Semoga Allah memberikan taufik pada kita untuk merenungkan surat berikut ini.
أَلْهَاكُمُ
التَّكَاثُرُ (1) حَتَّى زُرْتُمُ الْمَقَابِرَ (2) كَلَّا سَوْفَ
تَعْلَمُونَ (3) ثُمَّ كَلَّا سَوْفَ تَعْلَمُونَ (4) كَلَّا لَوْ
تَعْلَمُونَ عِلْمَ الْيَقِينِ (5) لَتَرَوُنَّ الْجَحِيمَ (6) ثُمَّ
لَتَرَوُنَّهَا عَيْنَ الْيَقِينِ (7) ثُمَّ لَتُسْأَلُنَّ يَوْمَئِذٍ عَنِ
النَّعِيمِ (8)
“Bermegah-megahan
telah melalaikan kamu, (1) sampai kamu masuk ke dalam kubur. (2)

■ Data Tersimpan

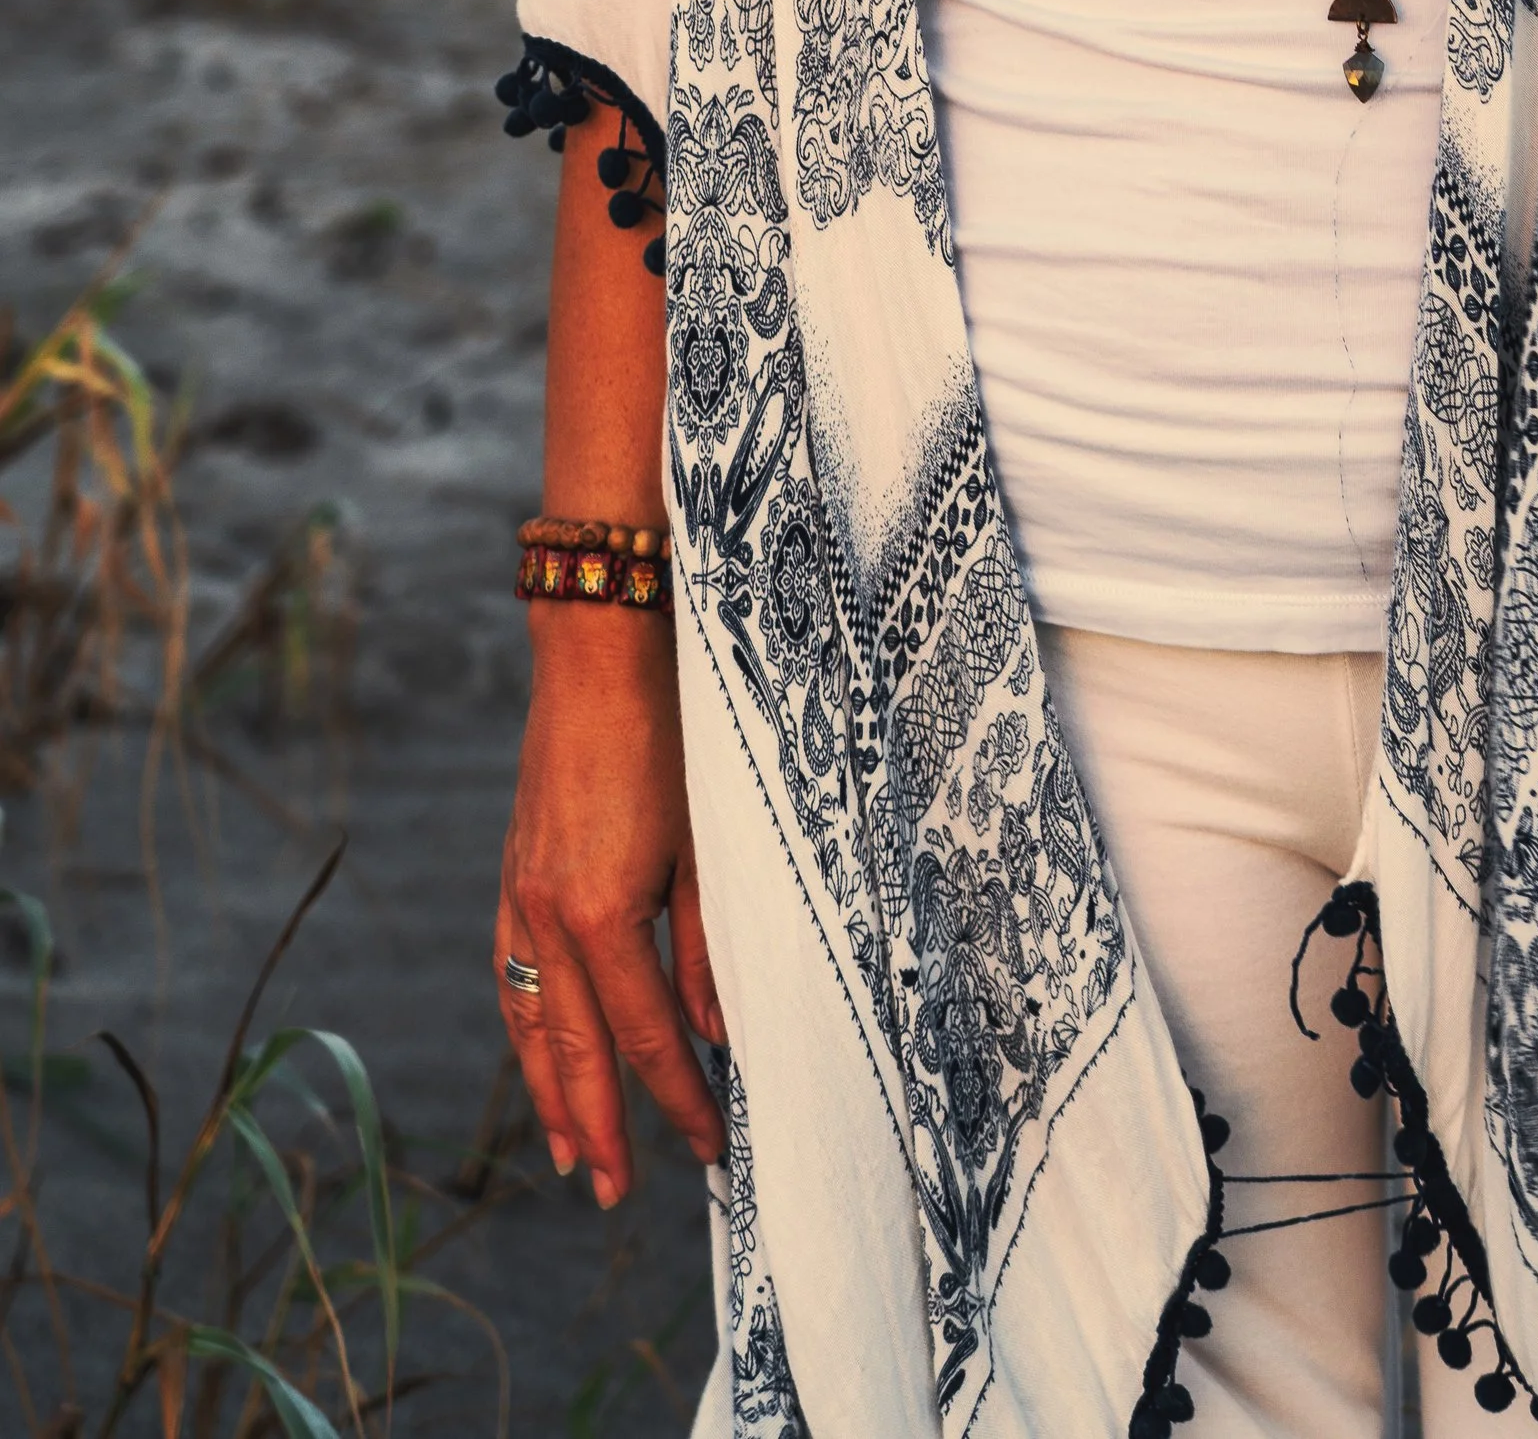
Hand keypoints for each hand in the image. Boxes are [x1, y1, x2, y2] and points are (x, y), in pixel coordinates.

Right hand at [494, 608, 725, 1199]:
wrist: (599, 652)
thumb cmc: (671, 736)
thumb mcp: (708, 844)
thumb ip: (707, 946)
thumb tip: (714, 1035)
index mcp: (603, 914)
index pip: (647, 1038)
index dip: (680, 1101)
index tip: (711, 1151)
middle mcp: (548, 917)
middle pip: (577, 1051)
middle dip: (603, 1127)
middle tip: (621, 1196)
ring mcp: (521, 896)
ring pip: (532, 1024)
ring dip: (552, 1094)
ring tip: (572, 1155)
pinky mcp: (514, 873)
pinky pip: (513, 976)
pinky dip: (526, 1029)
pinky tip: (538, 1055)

■ Tugas yang Dikerjakan
Tolong salin kembali bagian dari kutipan pilihan, mulai dengan "أَلْهَاكُمُ" dan terus sampai "dalam kubur. (2)".

■ Jawaban Latihan
أَلْهَاكُمُ
التَّكَاثُرُ (1) حَتَّى زُرْتُمُ الْمَقَابِرَ (2) كَلَّا سَوْفَ
تَعْلَمُونَ (3) ثُمَّ كَلَّا سَوْفَ تَعْلَمُونَ (4) كَلَّا لَوْ
تَعْلَمُونَ عِلْمَ الْيَقِينِ (5) لَتَرَوُنَّ الْجَحِيمَ (6) ثُمَّ
لَتَرَوُنَّهَا عَيْنَ الْيَقِينِ (7) ثُمَّ لَتُسْأَلُنَّ يَوْمَئِذٍ عَنِ
النَّعِيمِ (8)
“Bermegah-megahan
telah melalaikan kamu, (1) sampai kamu masuk ke dalam kubur. (2)